The current Delphi study has several methodological strengths, given the highly interdisciplinary steering group and the large number of participating experts throughout three survey rounds, representing all relevant professional fields in five German-speaking countries. Despite these advantages, there were also methodological limitations that need to be considered when interpreting the outcome of the current study and when designing future Delphi procedures on the topic of language disorders in childhood. First, our consensus criterion of 70% for nominal questions was lower than the criterion of 75% used in the Delphi study in English-speaking countries [5]. As there is currently no generally defined consensus criterion [14,23], we set the moderate criterion of 70%, which seems justified given the large number of participants in our study. For a comparison, changing the consensus criterion to 75% in the final Delphi round, only the assessment of motor disorders as a contributing condition of developmental language disorders and the ratings on the lower age limits would have not led to a consensus, while all other results remained the same.
Second, the selection of experts participating in the Delphi study was largely unsupervised. Thus, although the call for study participation was sent to all relevant disciplines in all German-speaking regions, it cannot be ruled out that this call was more strongly advertised and supported by individual persons or organizations than by others. This could have led to biases in the proportion of people who participated from different disciplines or regions. We partly addressed potential biases by first calculating the mean values of the rating scales for each of the five disciplines separately, and then computing their mean. Moreover, while it can be assumed that the degree of expertise on the topic varied within the participant sample, this might have been partly accounted for by the large number of participants (i.e., >400).

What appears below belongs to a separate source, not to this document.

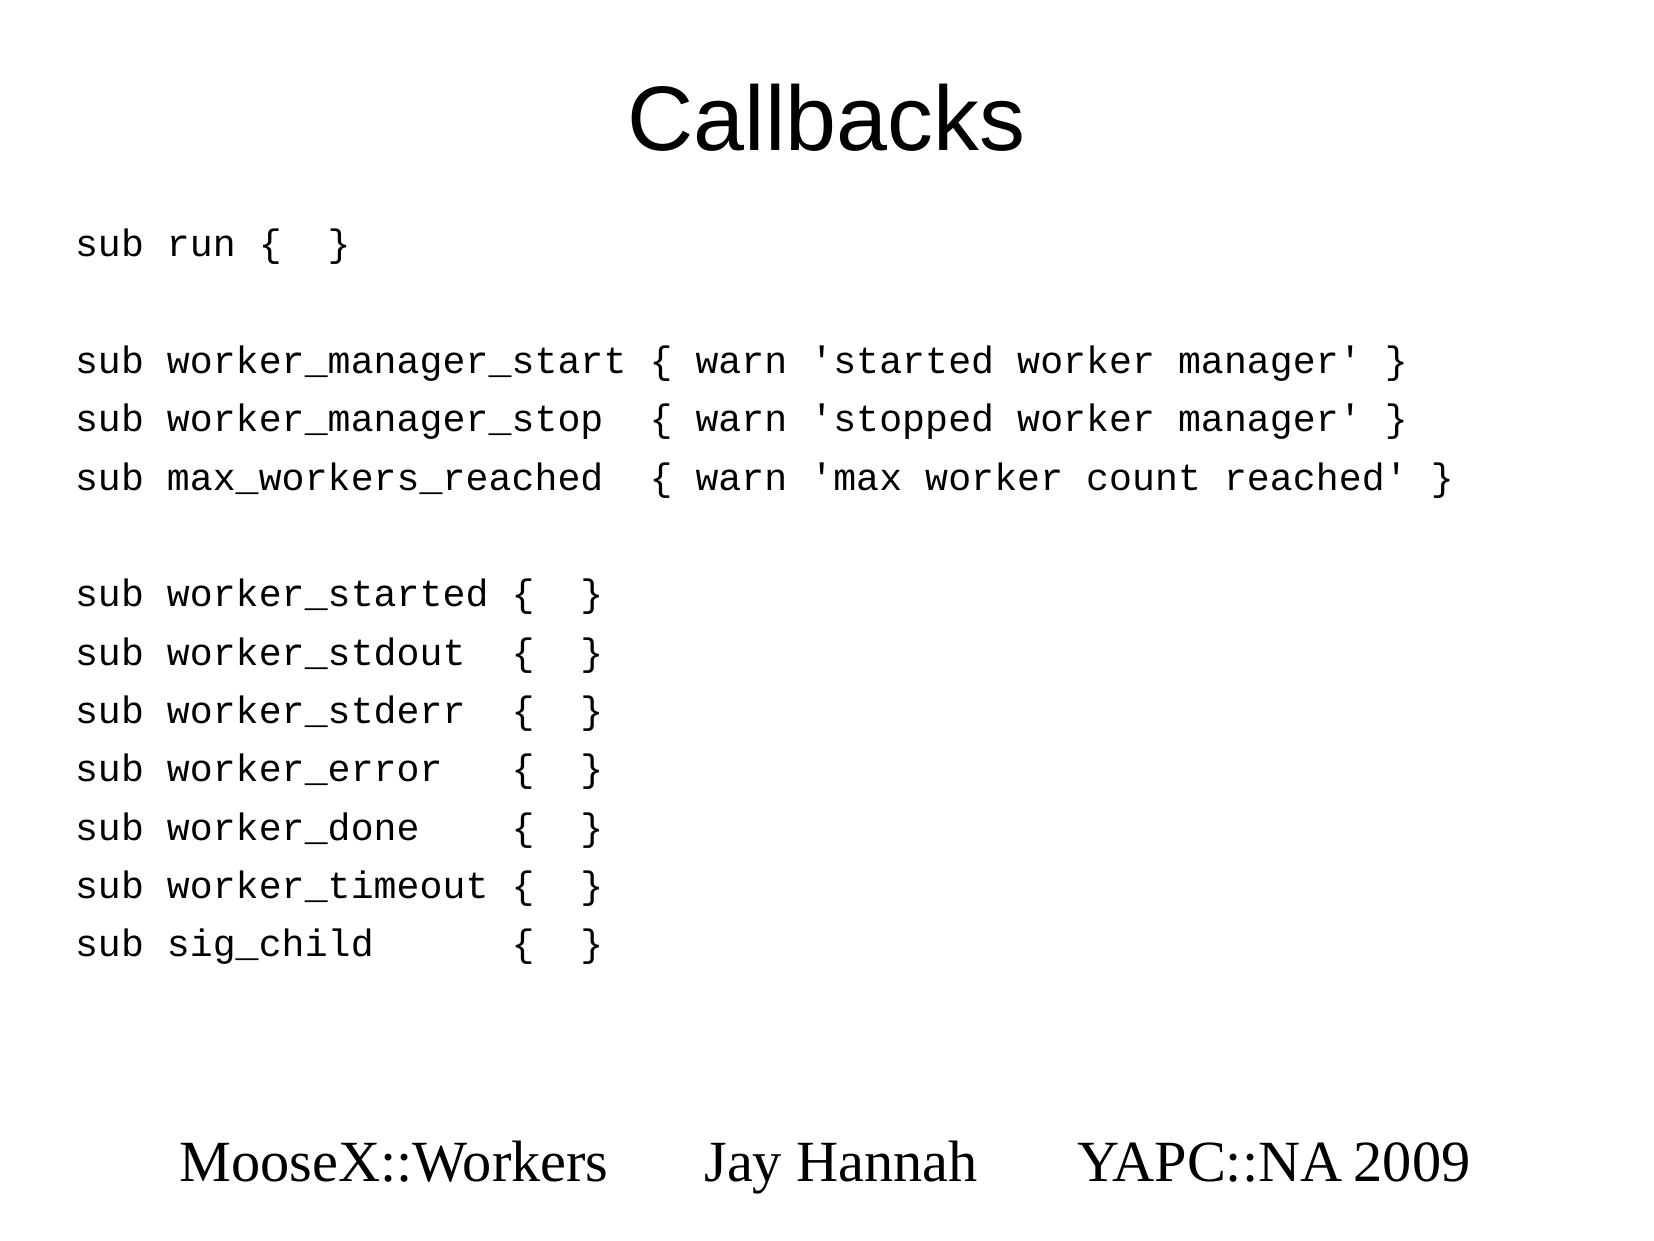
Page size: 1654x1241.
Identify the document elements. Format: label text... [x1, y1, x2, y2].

title Callbacks [82, 49, 1571, 188]
list sub run { } sub worker_manager_start { warn 'started worker manager' } sub worker_manager_stop { warn 'stopped worker manager' } sub max_workers_reached { warn 'max worker count reached' } sub worker_started { } sub worker_stdout { } sub worker_stderr { } sub worker_error { } sub worker_done { } sub worker_timeout { } sub sig_child { } [75, 225, 1564, 976]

Third, in a Delphi study, the precise, neutral, and unambiguous phrasing of items allows for representative results of consensus or disagreement. Yet, in our study, the wording on environmental language difficulties was ambiguous, which most likely led to the lack of consensus. Independent of this shortcoming, the definition and identification of developmental language disorders in multilingual children requires further research and an international and multilingual Delphi study.

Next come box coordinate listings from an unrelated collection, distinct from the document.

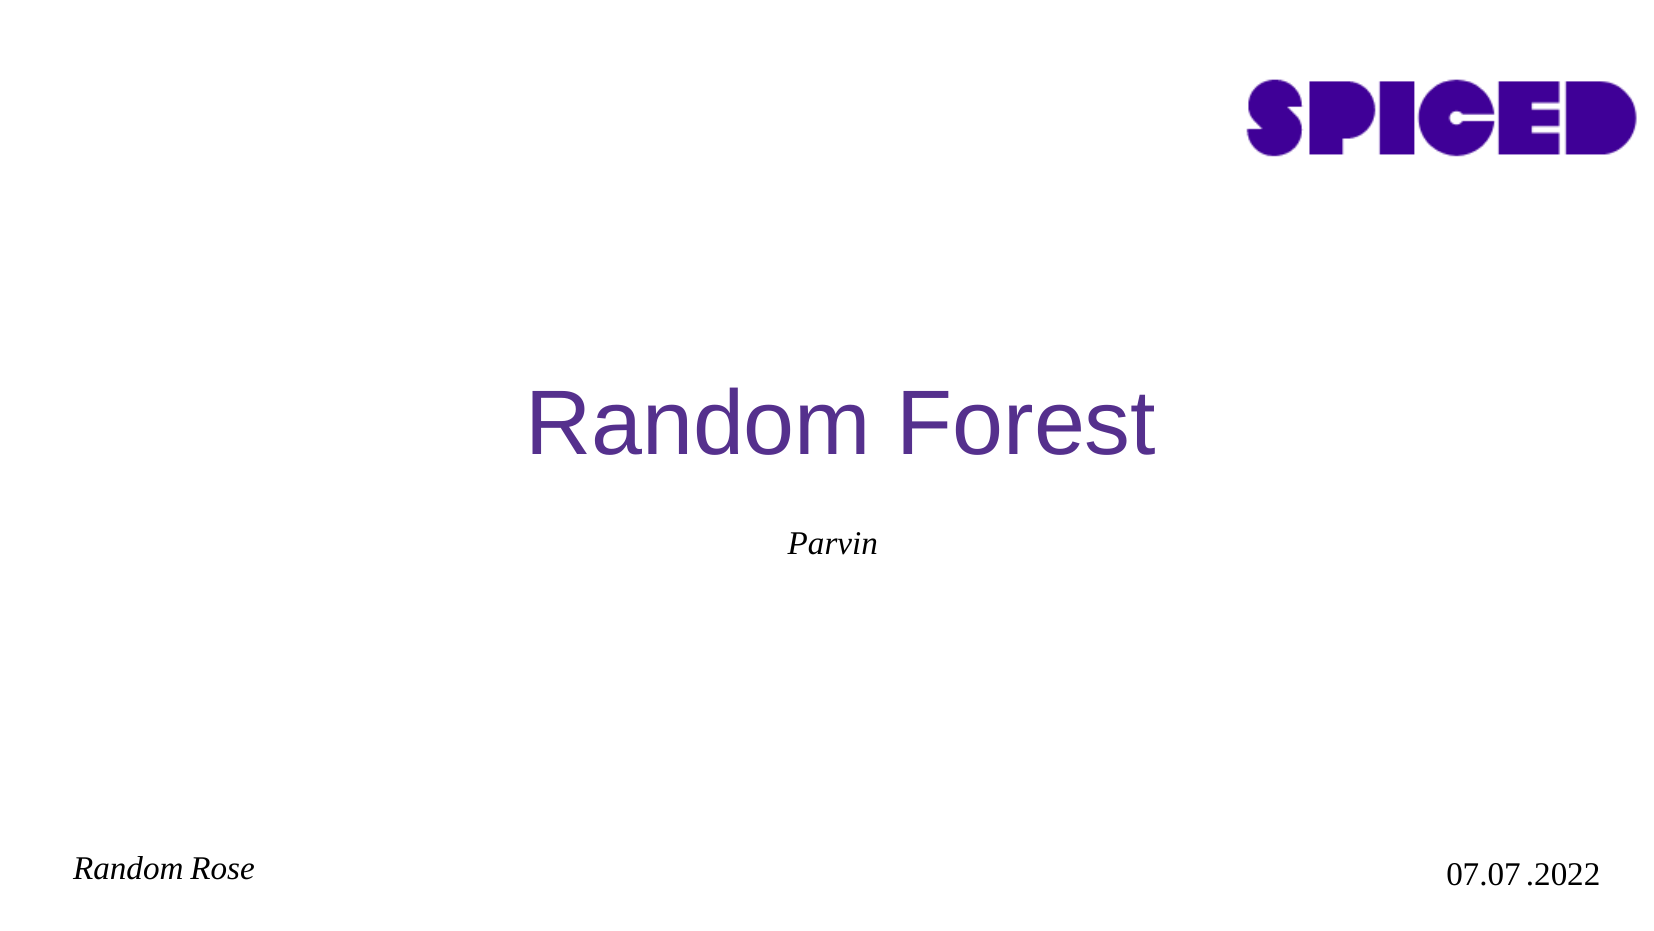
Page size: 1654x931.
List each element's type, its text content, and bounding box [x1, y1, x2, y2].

chart [1439, 855, 1607, 893]
chart [65, 849, 262, 887]
picture [1219, 61, 1654, 169]
chart [779, 524, 885, 562]
title Random Forest [525, 345, 1201, 501]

The present comprehensive Delphi study with more than 400 experts in speech-language pathology, psychology and neuropsychology, medicine, (clinical) linguistics, speech science and special needs education from Germany, Austria, Switzerland, Liechtenstein, and Luxembourg delivers clear and valuable recommendations regarding the definition and terminology of language disorders in childhood. In the areas for which no consensus was reached, further agreement processes seem necessary. As a consequence, a more unified understanding of language disorders and the joint use of the proposed terms will promote interdisciplinary exchange and research, facilitate communication with affected families, and overall increase awareness of this disorder among the general population and research funders.